Tarefa:
Copie as linhas abaixo sem nenhuma alteração, abrangendo todos os dados.
===== Dados extraídos
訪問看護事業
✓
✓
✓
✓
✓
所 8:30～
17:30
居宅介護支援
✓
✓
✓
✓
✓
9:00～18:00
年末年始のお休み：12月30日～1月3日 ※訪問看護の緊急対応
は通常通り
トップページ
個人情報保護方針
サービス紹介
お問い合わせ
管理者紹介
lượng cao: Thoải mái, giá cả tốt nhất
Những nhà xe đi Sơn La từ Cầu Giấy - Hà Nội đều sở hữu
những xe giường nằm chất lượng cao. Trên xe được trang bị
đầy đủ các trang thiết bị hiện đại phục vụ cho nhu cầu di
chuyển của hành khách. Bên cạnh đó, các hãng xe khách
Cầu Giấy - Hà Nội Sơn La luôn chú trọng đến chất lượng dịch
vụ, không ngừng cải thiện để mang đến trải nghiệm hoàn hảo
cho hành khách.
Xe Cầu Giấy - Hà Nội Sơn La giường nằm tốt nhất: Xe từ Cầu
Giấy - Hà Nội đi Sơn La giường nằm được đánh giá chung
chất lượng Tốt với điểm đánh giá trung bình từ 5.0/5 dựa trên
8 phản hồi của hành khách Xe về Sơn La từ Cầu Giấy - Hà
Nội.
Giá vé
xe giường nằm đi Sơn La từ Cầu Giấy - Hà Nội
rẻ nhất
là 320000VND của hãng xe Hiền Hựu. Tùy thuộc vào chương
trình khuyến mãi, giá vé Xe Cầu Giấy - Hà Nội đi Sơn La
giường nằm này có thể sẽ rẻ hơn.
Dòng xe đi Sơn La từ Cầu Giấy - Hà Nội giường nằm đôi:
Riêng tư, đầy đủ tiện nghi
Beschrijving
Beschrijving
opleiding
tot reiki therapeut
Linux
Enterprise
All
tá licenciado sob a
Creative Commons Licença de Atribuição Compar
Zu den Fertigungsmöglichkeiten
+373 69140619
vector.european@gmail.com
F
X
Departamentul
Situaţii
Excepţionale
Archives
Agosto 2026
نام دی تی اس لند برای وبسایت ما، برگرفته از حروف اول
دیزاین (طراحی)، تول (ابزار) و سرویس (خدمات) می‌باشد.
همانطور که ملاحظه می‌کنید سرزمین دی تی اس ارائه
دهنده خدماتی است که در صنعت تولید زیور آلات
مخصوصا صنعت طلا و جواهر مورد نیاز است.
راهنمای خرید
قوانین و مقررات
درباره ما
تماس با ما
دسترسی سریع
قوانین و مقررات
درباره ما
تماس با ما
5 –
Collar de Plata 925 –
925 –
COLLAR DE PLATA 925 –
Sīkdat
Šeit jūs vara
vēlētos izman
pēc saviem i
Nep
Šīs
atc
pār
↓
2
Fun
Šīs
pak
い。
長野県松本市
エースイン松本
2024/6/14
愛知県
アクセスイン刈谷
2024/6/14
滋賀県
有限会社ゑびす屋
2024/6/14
==========
Resposta:
訪問看護事業
✓
✓
✓
✓
✓
所 8:30～
17:30
居宅介護支援
✓
✓
✓
✓
✓
9:00～18:00
年末年始のお休み：12月30日～1月3日 ※訪問看護の緊急対応
は通常通り
トップページ
個人情報保護方針
サービス紹介
お問い合わせ
管理者紹介
lượng cao: Thoải mái, giá cả tốt nhất
Những nhà xe đi Sơn La từ Cầu Giấy - Hà Nội đều sở hữu
những xe giường nằm chất lượng cao. Trên xe được trang bị
đầy đủ các trang thiết bị hiện đại phục vụ cho nhu cầu di
chuyển của hành khách. Bên cạnh đó, các hãng xe khách
Cầu Giấy - Hà Nội Sơn La luôn chú trọng đến chất lượng dịch
vụ, không ngừng cải thiện để mang đến trải nghiệm hoàn hảo
cho hành khách.
Xe Cầu Giấy - Hà Nội Sơn La giường nằm tốt nhất: Xe từ Cầu
Giấy - Hà Nội đi Sơn La giường nằm được đánh giá chung
chất lượng Tốt với điểm đánh giá trung bình từ 5.0/5 dựa trên
8 phản hồi của hành khách Xe về Sơn La từ Cầu Giấy - Hà
Nội.
Giá vé
xe giường nằm đi Sơn La từ Cầu Giấy - Hà Nội
rẻ nhất
là 320000VND của hãng xe Hiền Hựu. Tùy thuộc vào chương
trình khuyến mãi, giá vé Xe Cầu Giấy - Hà Nội đi Sơn La
giường nằm này có thể sẽ rẻ hơn.
Dòng xe đi Sơn La từ Cầu Giấy - Hà Nội giường nằm đôi:
Riêng tư, đầy đủ tiện nghi
Beschrijving
Beschrijving
opleiding
tot reiki therapeut
Linux
Enterprise
All
tá licenciado sob a
Creative Commons Licença de Atribuição Compar
Zu den Fertigungsmöglichkeiten
+373 69140619
vector.european@gmail.com
F
X
Departamentul
Situaţii
Excepţionale
Archives
Agosto 2026
نام دی تی اس لند برای وبسایت ما، برگرفته از حروف اول
دیزاین (طراحی)، تول (ابزار) و سرویس (خدمات) می‌باشد.
همانطور که ملاحظه می‌کنید سرزمین دی تی اس ارائه
دهنده خدماتی است که در صنعت تولید زیور آلات
مخصوصا صنعت طلا و جواهر مورد نیاز است.
راهنمای خرید
قوانین و مقررات
درباره ما
تماس با ما
دسترسی سریع
قوانین و مقررات
درباره ما
تماس با ما
5 –
Collar de Plata 925 –
925 –
COLLAR DE PLATA 925 –
Sīkdat
Šeit jūs vara
vēlētos izman
pēc saviem i
Nep
Šīs
atc
pār
↓
2
Fun
Šīs
pak
い。
長野県松本市
エースイン松本
2024/6/14
愛知県
アクセスイン刈谷
2024/6/14
滋賀県
有限会社ゑびす屋
2024/6/14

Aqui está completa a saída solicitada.